Ieri Antonio compiva gli anni, voleva festeggiare ma non ci riusciva perché «ho un magone», diceva agli amici che lo chiamavano per fargli gli auguri. Quel magone aveva un nome, era l'attesa trepidante di una sentenza. Antonio è un operaio giovane e ottimista, sennò non avrebbe tre figli ai quali, da quando è in cassa integrazione perché è marchiato a sangue con la sua tessera Fiom in tasca, fatica a garantire il pranzo e la cena. A metà mattinata ad Antonio sono arrivati gli auguri più attesi: la magistratura ha detto la sua e anche in appello ha confermato che la Fiat ha discriminato gli operai di Pomigliano iscritti alla Fiom, al punto che nessuno dei 2.150 assunti - dei cinquemila che avrebbero dovuto essere - ha quel marchio incompatibile con l'idea d'impresa e di democrazia che ha Sergio Marchionne. Che ora dovrà assumerne 145, tutti iscritti alla Fiom, è costretto ad aprire i cancelli della fabbrica al demonio, un demonio assetato di giustizia.
Ma la giustizia è compatibile con i progetti di Marchionne? La giustizia è compatibile con le ricette della coppia Monti-Fornero, ai quali va stretta persino la pratica novecentesca di rappresentanza e democrazia sindacale? Marchionne, Monti e Fornero pensano che i diritti acquisiti - a un lavoro dignitoso e non costretto da ricatti, a una vita non precaria, a una liquidazione e a una pensione certe e non da fame - siano un lusso che non possiamo più permetterci. Perciò hanno usato Marchionne come grimaldello per riportare i rapporti di forza e le relazioni sociali a prima dell'autunno caldo del '69, cancellando leggi giuste e promulgandone di odiose.

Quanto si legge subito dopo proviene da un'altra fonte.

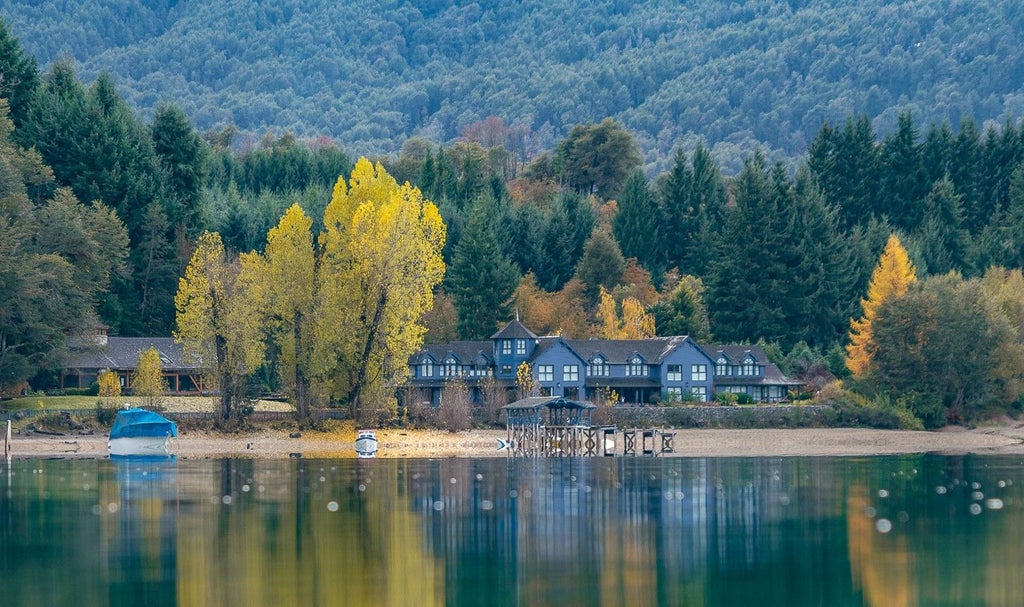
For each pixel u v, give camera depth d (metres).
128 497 166.88
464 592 111.94
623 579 117.00
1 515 150.00
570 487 182.00
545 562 123.94
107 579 116.06
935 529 143.00
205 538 135.38
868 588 114.12
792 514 153.88
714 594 111.69
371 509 156.62
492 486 183.25
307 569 120.50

Antonio non è un lupo solitario, è un animale metropolitano, come lui a Pomigliano ce ne sono tanti che ieri hanno pianto di gioia dopo aver troppo a lungo pianto di rabbia, espulsi dalla loro fabbrica, umiliati, evitati dai compagni che hanno scambiato la dignità con una promessa, che sempre più appare falsa, di lavoro e di futuro. In tanti ieri hanno festeggiato con Antonio e come Antonio: secondo la giustizia non è lecito discriminare gli operai sulla base del colore della tessera che hanno in tasca, e per il rifiuto a sottostare al diktat di Marchionne: ti farò lavorare solo se ti presenterai nudo davanti ai cancelli, spogliandoti di ogni diritto e dignità. Loro, Antonio e tante sue compagnie e compagni hanno detto no, facendo storcere il naso a politici, sindaci e sindacalisti perbene e premale, imprenditori democratici in giacca, cravatta e scarpe autofirmate e non in pullover, quelli che avevano ordinato, da molti inascoltati, di dire sì al ricatto padronale e dopo il vulnus alla democrazia di Marchionne li avevano ancora insultati: se siete fuori dal lavoro, industriale e sindacale, è colpa vostra, colpa della vostra dissennata presunzione.
La sentenza di ieri che respinge il ricorso della Fiat parla a tutti, persone perbene e permale. Parla agli operai che non avevano ceduto e a quelli che invece avevano sperato di cavarsela con il cappello in mano, quelli che cominciano a capire che in una fabbrica senza diritti, e senza Fiom, non si campa. La sentenza parla alla politica, alla sinistra in primo luogo, sia quella che ha votato la cancellazione dell'art.18 voluta dal governo Monti-Fornero sia a quella che raccoglie le firme per un referendum che ripristini una giustizia non dettata dal capitale. Se il lavoro non rientra nell'agenda politica, se non torna a prenderne la testa di lista, la testimonianza straordinaria degli operai di Pomigliano e persino il sussulto di dignità della magistratura resteranno soltanto resistenze di una cultura democratica in via di rottamazione.
La sentenza parla anche alla Cgil che oggi chiama in piazza i lavoratori delle fabbriche in crisi per rivendicare una risposta alla crisi di natura opposta a quella dominante in Italia e in Europa. La forza del sindacato guidato da Susanna Camusso sta in tutti gli Antonio di Pomigliano che non si sono spogliati davanti al padrone. Prima ancora che la Fiom sono questi operai ad aver vinto la partita davanti al giudice e al paese. È ora che la Cgil ne prenda atto, accettando finalmente l'idea che la Fiom è una risorsa, non un problema. I problemi stanno altrove, e siedono al tavolo di una trattativa impossibile con il governo e la Confindustria che usano la crisi del paese allo stesso modo in cui Marchionne usa la crisi dell'auto e della Fiat.
Diciamolo con chiarezza, almeno noi: siamo tutti Antonio, siamo tutti operai di Pomigliano.